Empathy through Experience Maps

Myles Clemones
3 min readDec 6, 2016

Considerable amounts of time, money and resource is put into designing individual touchpoints for customers, yet often the experience across all touchpoints and how they interconnect is lost, resulting in key moments in the journey going unnoticed. The process of experience mapping helps uncover these key moments or pain points for customers, and provides insight into how they can be designed for.

An experience map is an effective tool that showcases customer interactions across an often complex journey with a product or service. It helps articulate research and make sense of multi-channel customer experiences and the context in which the experiences take place. It also enables multi-disciplinary teams and stakeholders to view the interactions through a customer lens rather than one of a technical or individual point of view.

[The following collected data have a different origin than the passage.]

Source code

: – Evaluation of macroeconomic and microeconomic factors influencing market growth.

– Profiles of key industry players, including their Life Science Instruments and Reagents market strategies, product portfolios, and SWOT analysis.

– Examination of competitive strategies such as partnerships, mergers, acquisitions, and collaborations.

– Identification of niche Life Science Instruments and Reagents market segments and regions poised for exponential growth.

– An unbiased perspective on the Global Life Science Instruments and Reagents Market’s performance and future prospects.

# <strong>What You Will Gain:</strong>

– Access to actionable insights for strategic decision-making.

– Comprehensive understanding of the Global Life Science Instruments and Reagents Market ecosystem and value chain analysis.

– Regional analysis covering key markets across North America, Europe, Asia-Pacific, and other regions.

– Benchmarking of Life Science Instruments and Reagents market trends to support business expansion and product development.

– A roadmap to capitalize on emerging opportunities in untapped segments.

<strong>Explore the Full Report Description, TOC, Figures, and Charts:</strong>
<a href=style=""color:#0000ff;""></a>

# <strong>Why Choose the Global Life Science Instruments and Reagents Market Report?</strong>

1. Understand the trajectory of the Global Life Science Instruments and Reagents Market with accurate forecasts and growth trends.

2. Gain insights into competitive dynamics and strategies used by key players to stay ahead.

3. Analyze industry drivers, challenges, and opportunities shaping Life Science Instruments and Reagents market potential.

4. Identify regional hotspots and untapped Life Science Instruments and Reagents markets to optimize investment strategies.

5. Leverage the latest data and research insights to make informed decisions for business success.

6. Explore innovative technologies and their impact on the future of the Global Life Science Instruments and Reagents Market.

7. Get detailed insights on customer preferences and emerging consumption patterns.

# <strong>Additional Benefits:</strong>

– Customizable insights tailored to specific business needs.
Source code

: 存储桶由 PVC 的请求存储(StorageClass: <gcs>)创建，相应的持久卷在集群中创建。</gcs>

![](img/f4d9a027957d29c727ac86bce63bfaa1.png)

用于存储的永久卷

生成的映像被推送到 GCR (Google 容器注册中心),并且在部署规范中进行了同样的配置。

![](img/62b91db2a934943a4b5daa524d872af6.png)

The experience map is also a great empathy building artefact by enabling experiences to be viewed over time, not just at any one point in the journey. A single good experience is quickly forgotten when followed by a miserable one. The map should illustrate user expectations, motivations and behaviours over time in the journey, which when designed for can be a key differentiator in an increasingly competitive landscape.

Ideally, a map should be a culmination of quantitative and qualitative research. The primary method of research used to generate insights for your map should be from conversations with real customers who can draw on their experiences, feelings and expectations. Think of the map as giving legs to the research and enabling it to come to life through a single, engaging infographic. It should clearly represent the research and tell a compelling story. The key is to articulate the emotional journey people are experiencing and what their behaviours are in response to these emotions.

Place the map on a wall for passers-by, or use as focal point for those war room discussions. It’s surprising how a single artefact can tell such a compelling story highlighting the high and low points for users, and what their needs are at specific points in the journey. Make sure the map is seen by as many of the employees associated with the product as possible. A large poster size print serves as a great tool when integrating customer experience practise across the business, regardless of the department.

As with all types of research, there’s a time and place for experience maps. Often smaller parts of a comprehensive journey might need to be mapped individually such as the onboarding process or returning a product, or these could be articulated within in a larger map encompassing the full lifecycle of the customer experience.

Ultimately, it’s a tool to help understand people and design experiences for them.